Her family couldn’t afford backpacks or book bags. And the other students noticed.

“You never live it down,” she said.

So decades later, armed with surplus backpacks and new supplies, she works desperately to make sure no other children have to endure such ridicule.

“You’re always known as the poor kid,” she said, stuffing a green backpack with paper and a three-ring binder during Lewiston’s annual Downtown Neighborhood Association school bag and supply giveaway.

In eight years, Treadwell and a small band of volunteers have given away more than 1,000 backpacks and supplies to some of the area’s poorest children.

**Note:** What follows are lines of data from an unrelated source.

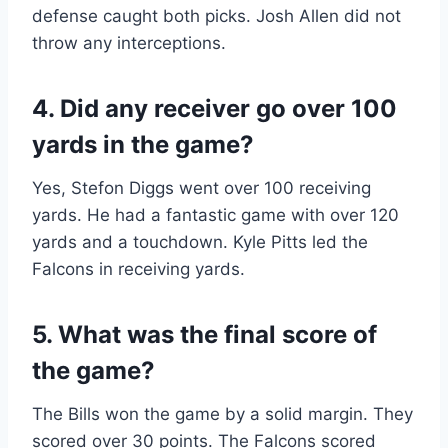
defense caught both picks. Josh Allen did not
throw any interceptions.
4. Did any receiver go over 100
yards in the game?
Yes, Stefon Diggs went over 100 receiving
yards. He had a fantastic game with over 120
yards and a touchdown. Kyle Pitts led the
Falcons in receiving yards.
5. What was the final score of
the game?
The Bills won the game by a solid margin. They
scored over 30 points. The Falcons scored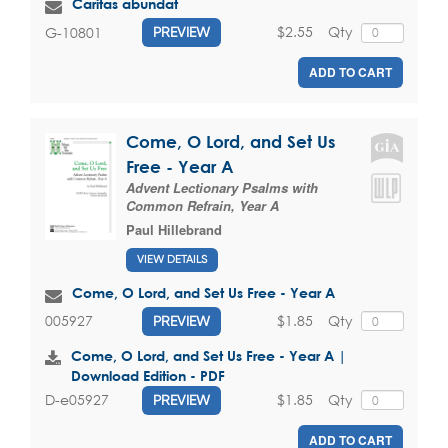
Caritas abundat
$2.55
Qty
G-10801
PREVIEW
ADD TO CART
Come, O Lord, and Set Us
Free - Year A
Advent Lectionary Psalms with
Common Refrain, Year A
Paul Hillebrand
VIEW DETAILS
Come, O Lord, and Set Us Free - Year A
$1.85
Qty
005927
PREVIEW
Come, O Lord, and Set Us Free - Year A |
Download Edition - PDF
$1.85
Qty
D-e05927
PREVIEW
ADD TO CART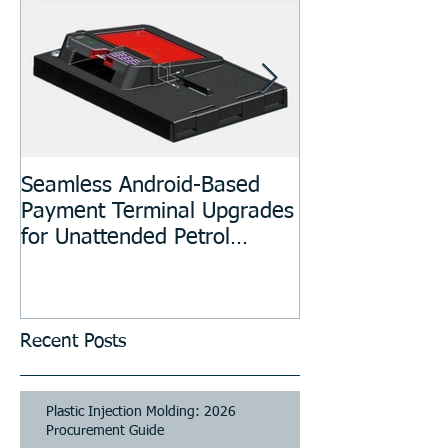
Seamless Android-Based
Prototyping an
Payment Terminal Upgrades
Manufacturing
for Unattended Petrol
Stations, Kiosks, Laundries,
and Parking Systems
Recent Posts
Plastic Injection Molding: 2026
Procurement Guide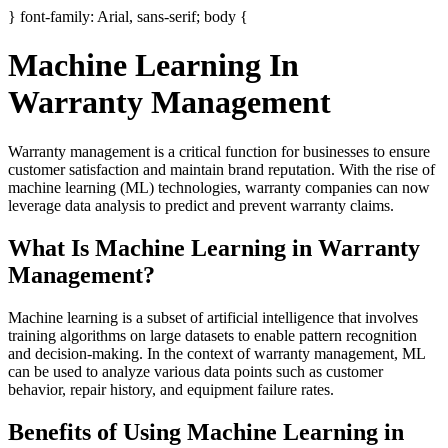
} font-family: Arial, sans-serif; body {
Machine Learning In
Warranty Management
Warranty management is a critical function for businesses to ensure
customer satisfaction and maintain brand reputation. With the rise of
machine learning (ML) technologies, warranty companies can now
leverage data analysis to predict and prevent warranty claims.
What Is Machine Learning in Warranty
Management?
Machine learning is a subset of artificial intelligence that involves
training algorithms on large datasets to enable pattern recognition
and decision-making. In the context of warranty management, ML
can be used to analyze various data points such as customer
behavior, repair history, and equipment failure rates.
Benefits of Using Machine Learning in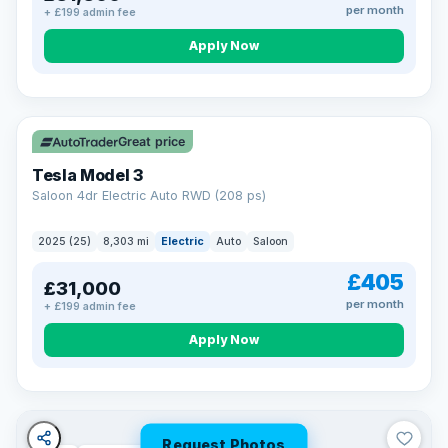
per month
+ £199 admin fee
Apply Now
VAT Q
344 mi range
Great price
Tesla Model 3
Saloon 4dr Electric Auto RWD (208 ps)
2025 (25)
8,303 mi
Electric
Auto
Saloon
£405
£31,000
per month
+ £199 admin fee
Apply Now
Request Photos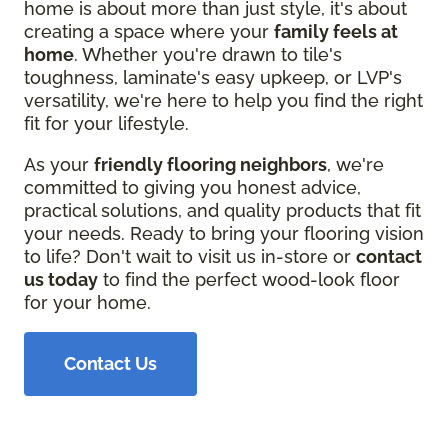
home is about more than just style, it's about
creating a space where your
family feels at
home
. Whether you're drawn to tile's
toughness, laminate's easy upkeep, or LVP's
versatility, we're here to help you find the right
fit for your lifestyle.
As your
friendly flooring neighbors
, we're
committed to giving you honest advice,
practical solutions, and quality products that fit
your needs. Ready to bring your flooring vision
to life? Don't wait to visit us in-store or
contact
us today
to find the perfect wood-look floor
for your home.
Contact Us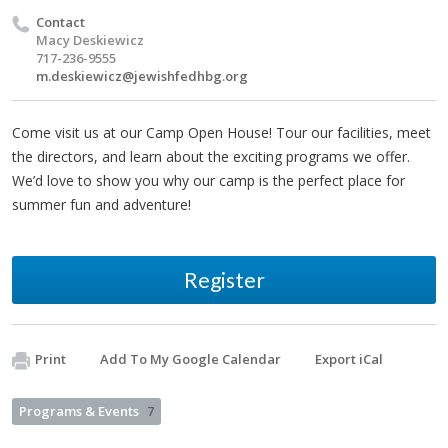
Contact
Macy Deskiewicz
717-236-9555
m.deskiewicz@jewishfedhbg.org
Come visit us at our Camp Open House! Tour our facilities, meet
the directors, and learn about the exciting programs we offer.
We’d love to show you why our camp is the perfect place for
summer fun and adventure!
Register
Print
Add To My Google Calendar
Export iCal
Programs & Events
7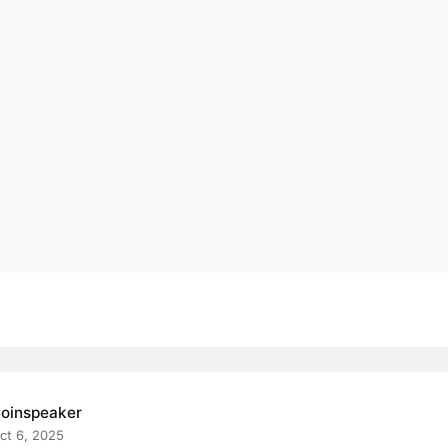
oinspeaker
ct 6, 2025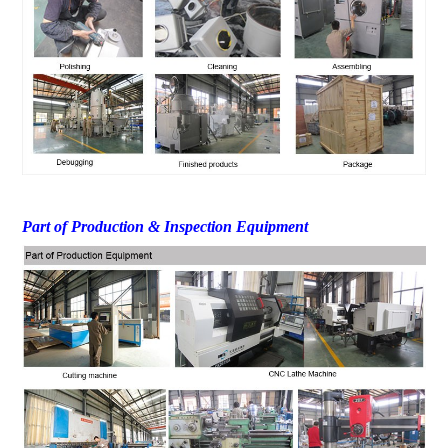
Part of Production & Inspection Equipment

This year will be the last. They aren’t getting enough donations, enough help, enough money.

They say they just can’t do it anymore.

Created in the late 1990s, the giveaway first drew 350 people and about 20 volunteers, with money and supplies coming from local organizations and businesses. The association hosted back-to-school block parties with free food and expensive prizes, offering supply-filled backpacks to every child who wanted one, no questions asked.

But gradually, donations dropped off as other charities sought help from the same donors Treadwell and her Downtown Neighborhood Association counted on. Volunteers fell away and the organization dwindled.

This year, Treadwell and a handful of others ran the entire giveaway. She said they dropped the block party because some parents swore at her during last year’s event when she didn’t have enough backpacks to meet demand.

With help from local police and other donors, they cobbled together enough stuff for 150 backpacks this year. They had requests for many, many more.

“I’ve had 30 calls just this morning,” Treadwell said Thursday, a day after she stopped taking reservations.

She told every new caller the same thing: “I’m sorry.”

Angela Roy and her friend, Amy Forsythe, were two of the lucky ones. They called ahead and got five backpacks reserved for their kids. They were among the first to arrive at the B-Street Community Center to pick up their stuff. Green canvas for the boys. Black and purple for the girls. All filled with pencils, paper, crayons or markers, 3-ring binders or folders.

“Thank you so much, you guys. This is awesome,” said Roy as a volunteer handed her a couple of backpacks.

A single mother of two, Roy said there was no way she could have afforded the supplies on her children’s class supply list. The school wanted them to bring $50 worth of stuff, including calculators, special binders and certain color notebooks.

“Right down to having them bring their own tissues,” she said.

The Downtown Neighborhood Association’s backpacks saved her about $60.

Tina Hutchinson said her teenage daughter was expected to bring $100 worth of supplies to high school this year. “Just for the basics,” she said.

The sophomore would have been forced to use last year’s worn book bag, or nothing at all. Instead, she got a new black backpack filled with supplies.

“I think they need more donations to help more people,” Hutchinson said.

Treadwell couldn’t agree more. Although she got enough stuff to help 150 kids, she knows many more need help.

Living on a fixed income, Treadwell has a budget so tight that she can’t afford a car. Nevertheless, she routinely kicks in $200 or more each year to buy backpacks or the glue sticks, pencils and crayons that fill them.

To stretch the giveaway even further, she accepts castoff items from Bates College and spends her free time scrubbing worn vinyl binders clean or tearing the used pages from spiral notebooks. She gives those away to families who didn’t call in time to reserve the new backpacks and supplies.

“I want to make sure the kids who really need help get it,” she said.

But after eight years of work, Treadwell said she’s too burned out to continue.

She will give away her last backpack this afternoon. She hopes another group will take up the cause next year. She’s willing to volunteer. She’ll probably even make up a few backpacks on her own when she learns of a particularly needy family. But Treadwell said she just can’t organize it all again.

Even though she wants to.

“I’m going to feel guilty,” she said.